[Stored data entries]

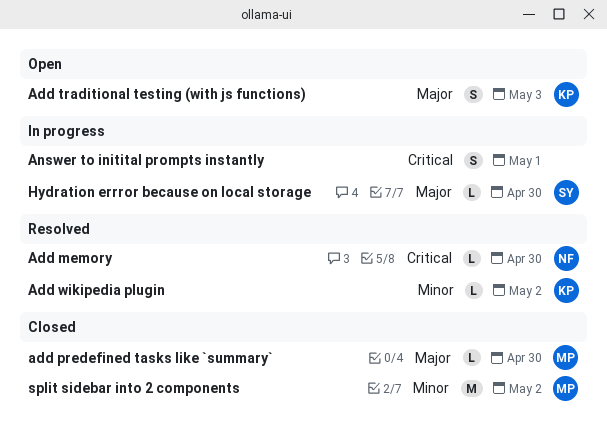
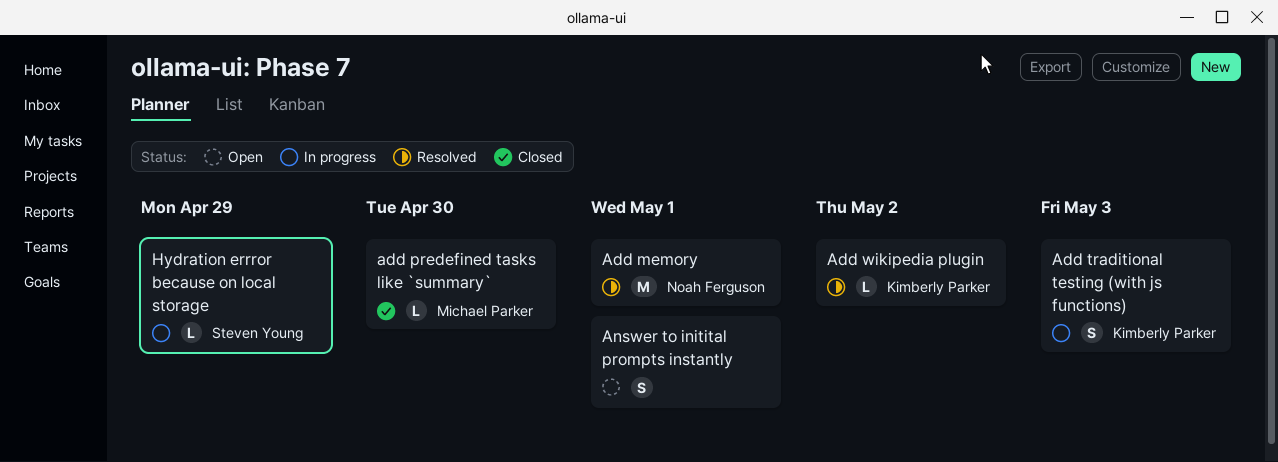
Add memory, estimate: L -> M
Add memory, due: Apr 30 -> May 1
Add traditional testing (with js functions), status: Open -> In progress
Answer to initital prompts instantly, status: In progress -> Open
Hydration errror because on local storage, due: Apr 30 -> Apr 29
split sidebar into 2 components: present -> none

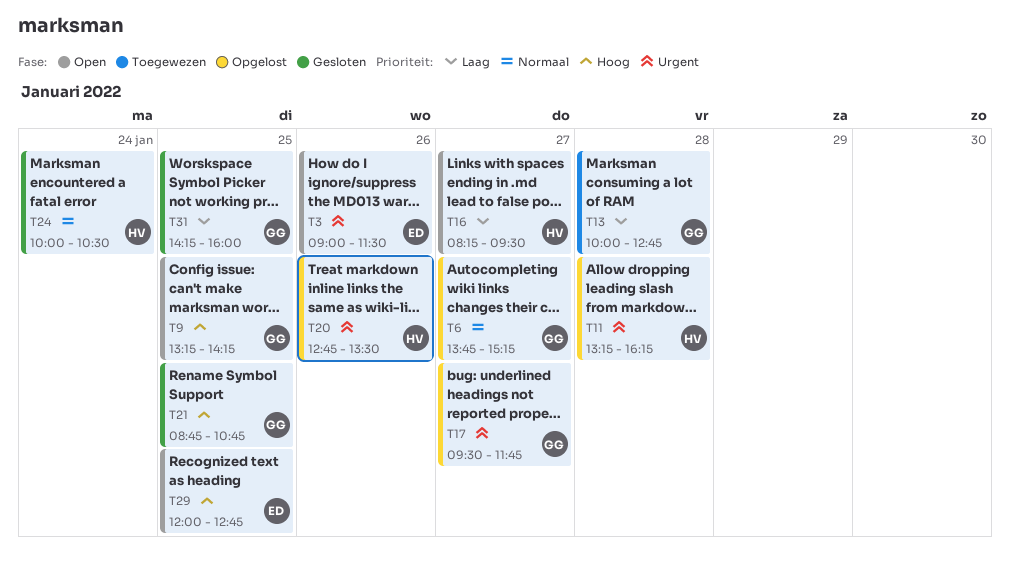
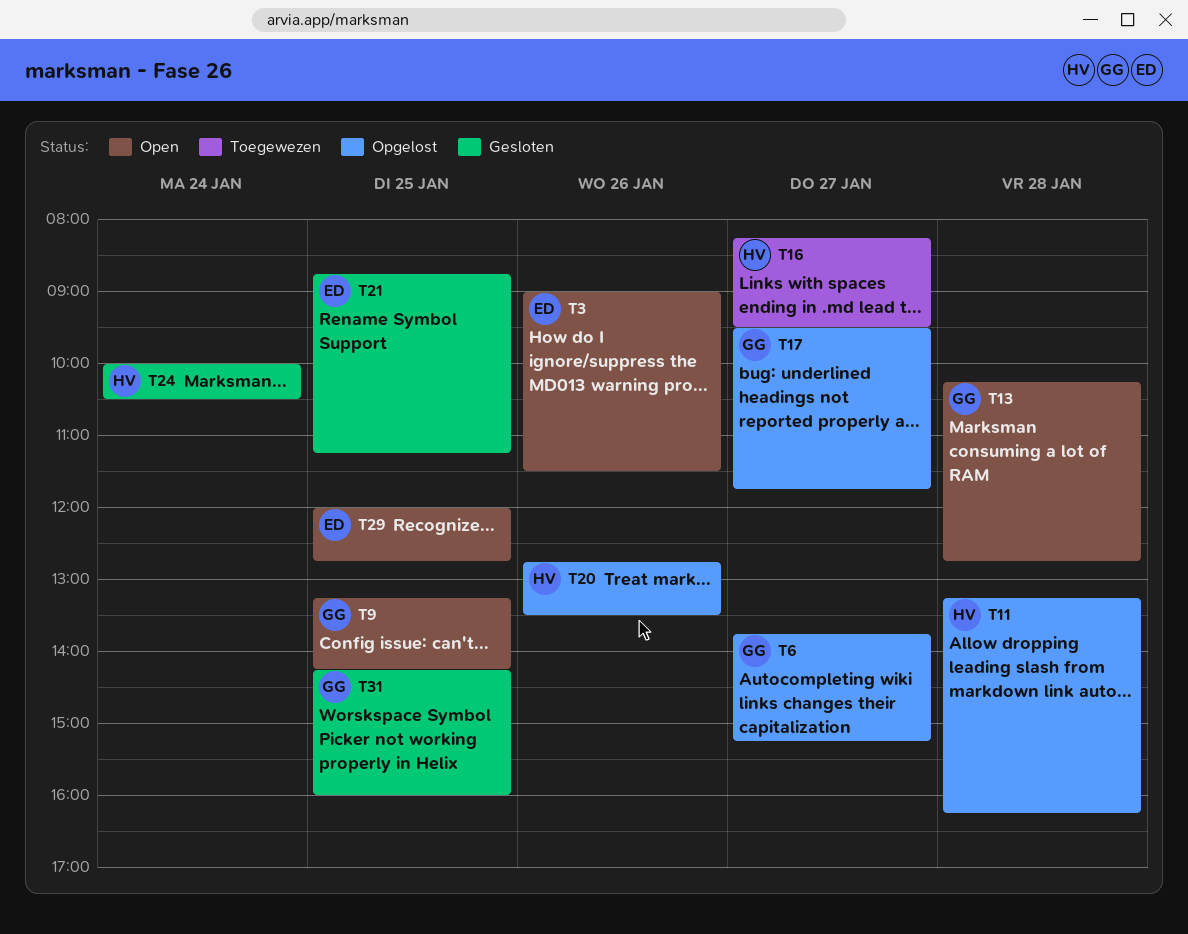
T13, status: Toegewezen -> Open
T13, begins: 10:00 -> 10:15
T16, status: Open -> Toegewezen
T21, owner: GG -> ED
T21, ends: 10:45 -> 11:15

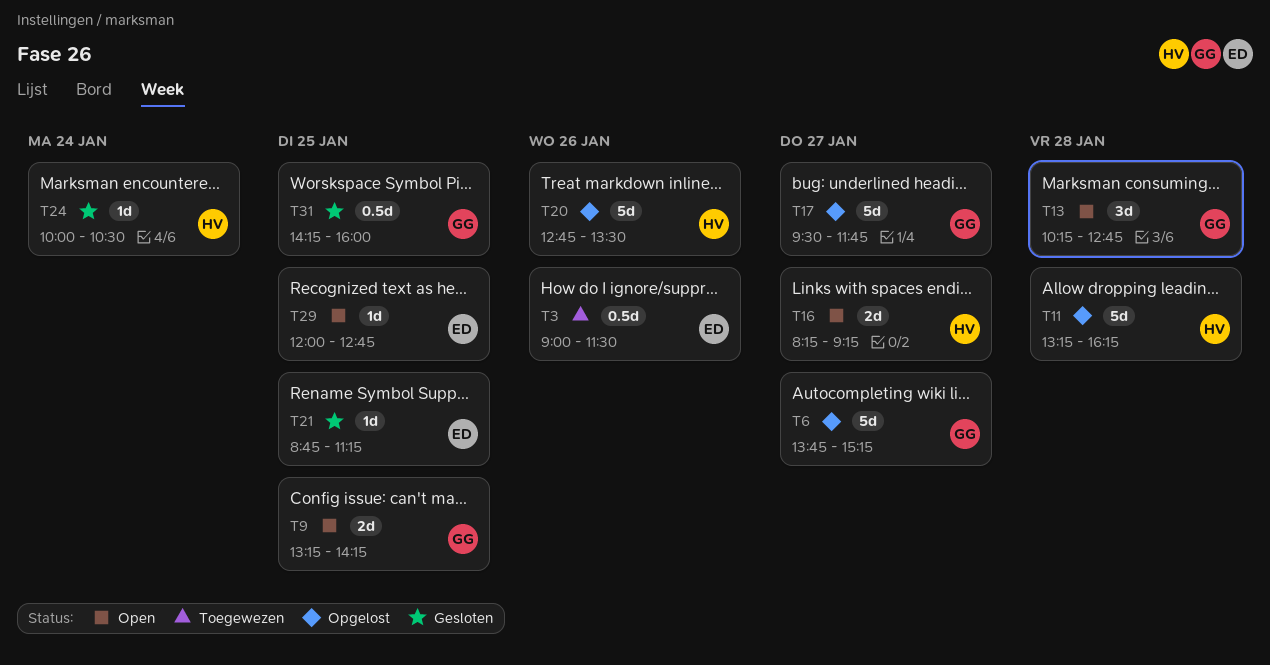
T3, status: Open -> Toegewezen
T16, status: Toegewezen -> Open
T16, ends: 09:30 -> 09:15

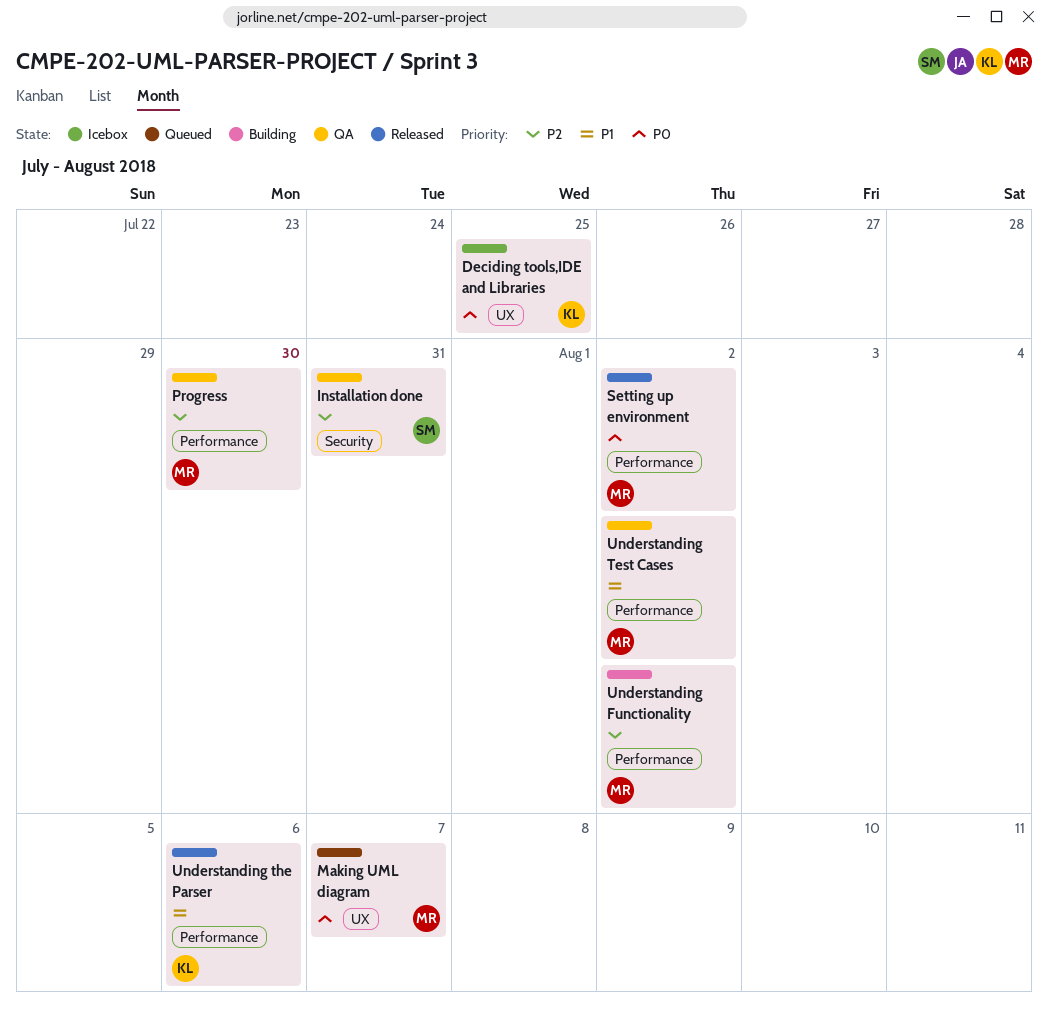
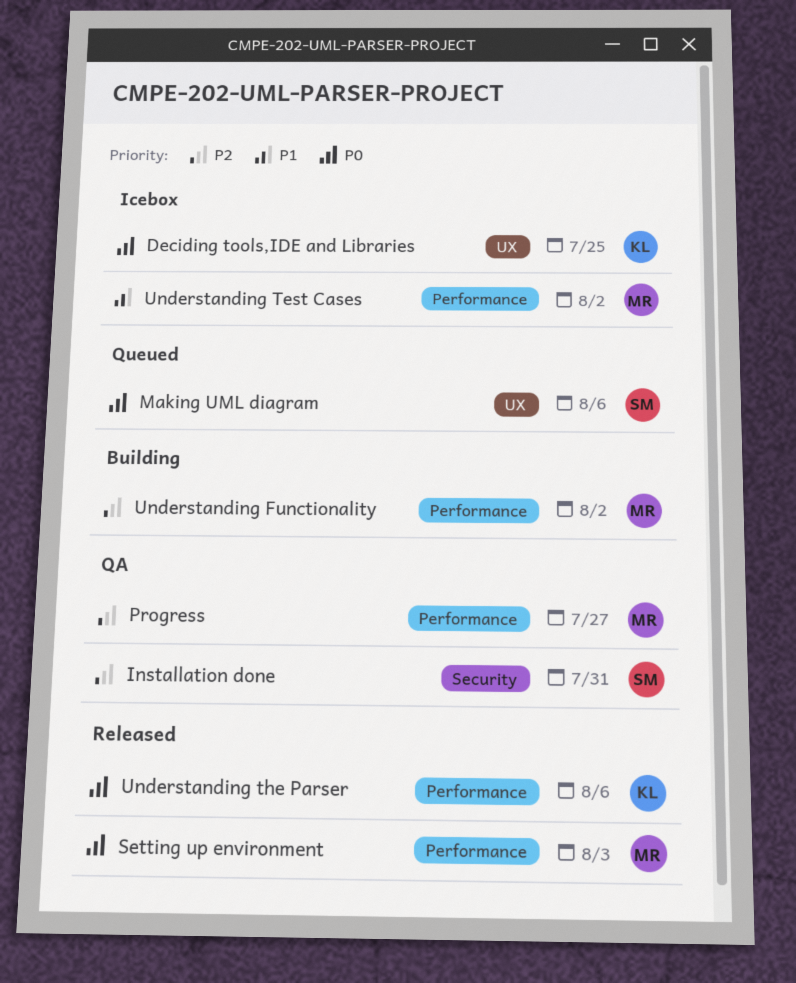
Making UML diagram, owner: MR -> SM
Making UML diagram, due: Aug 7 -> Aug 6
Progress, due: Jul 30 -> Jul 27
Setting up environment, due: Aug 2 -> Aug 3
Understanding Test Cases, status: QA -> Icebox
Understanding the Parser, priority: P1 -> P0

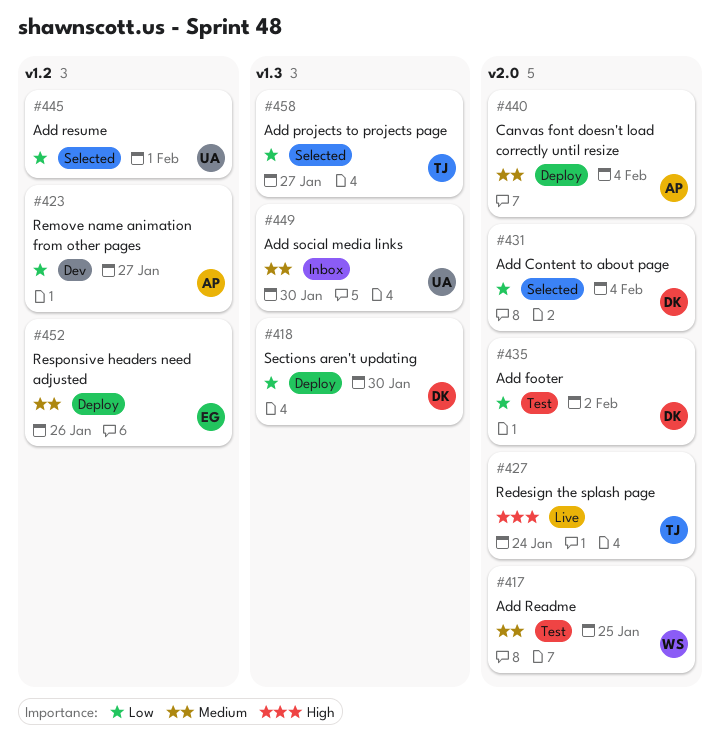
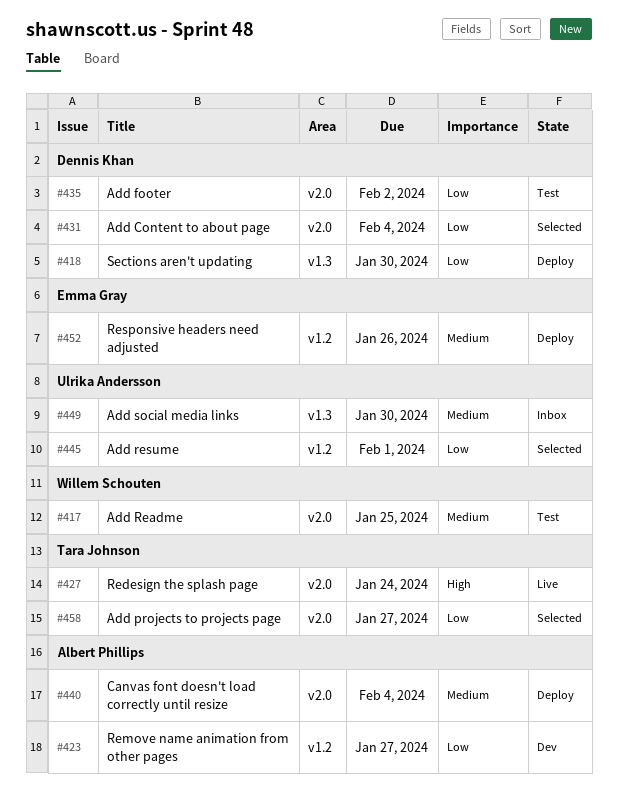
#458, label: v1.3 -> v2.0

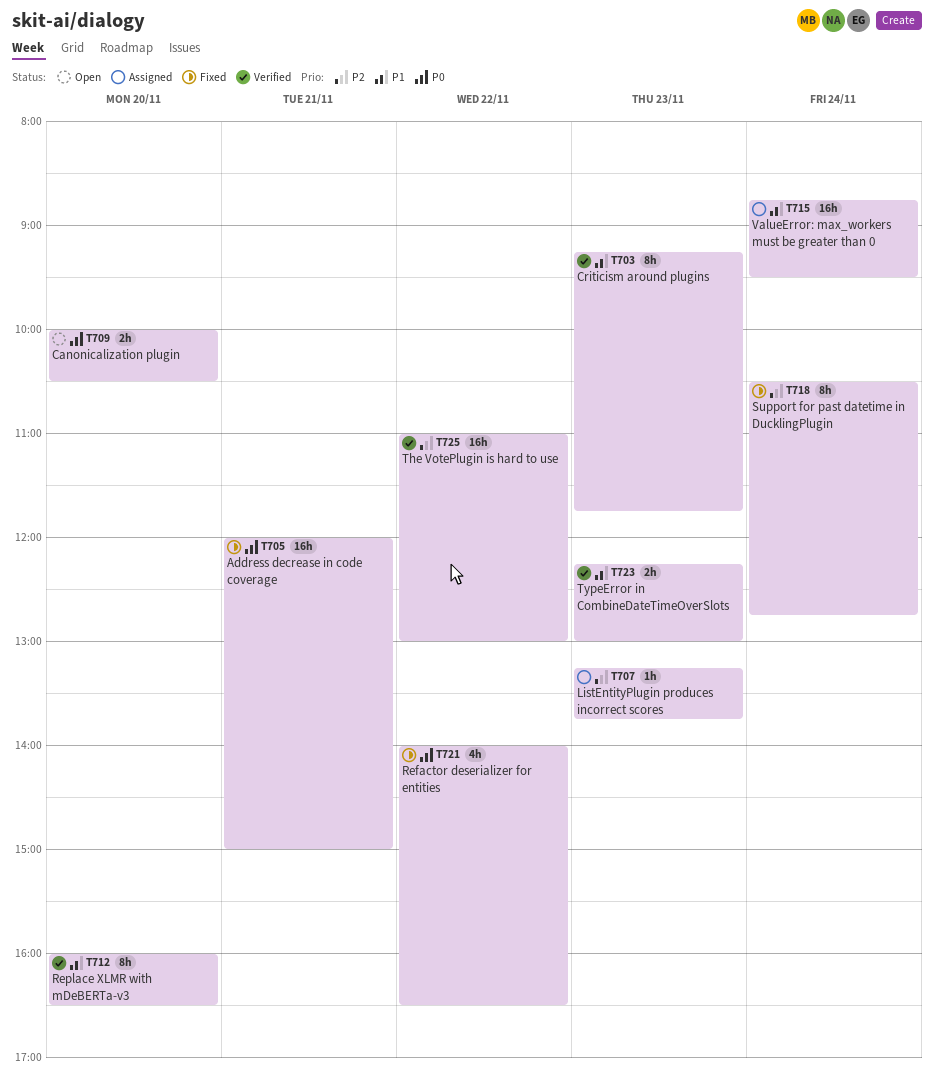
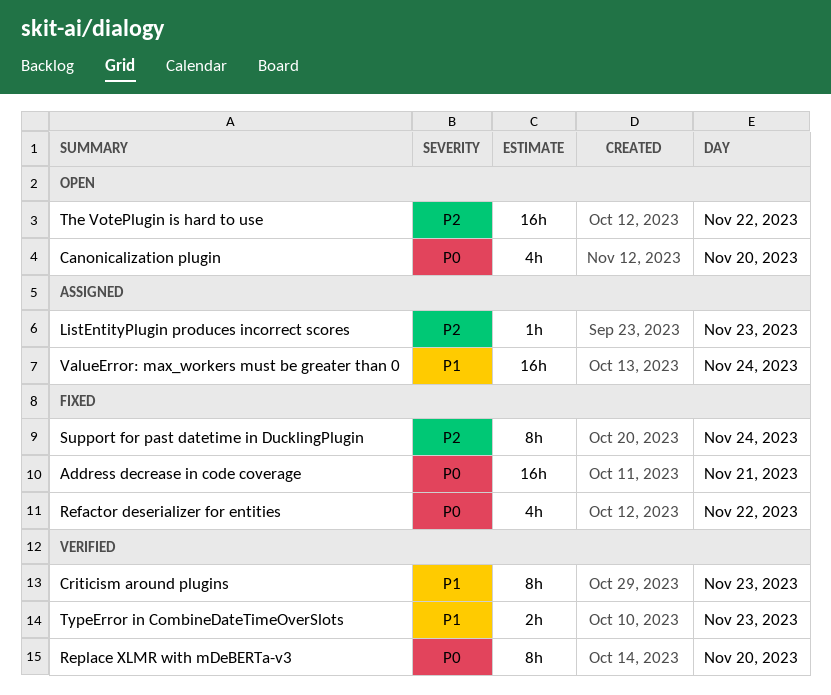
Canonicalization plugin, estimate: 2h -> 4h
Replace XLMR with mDeBERTa-v3, priority: P1 -> P0
The VotePlugin is hard to use, status: Verified -> Open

- PROBLEM STATEMENT: Would you copy out every line in the records that includes the string "diagram"?

- ANSWER SPACE:
Making UML diagram, owner: MR -> SM
Making UML diagram, due: Aug 7 -> Aug 6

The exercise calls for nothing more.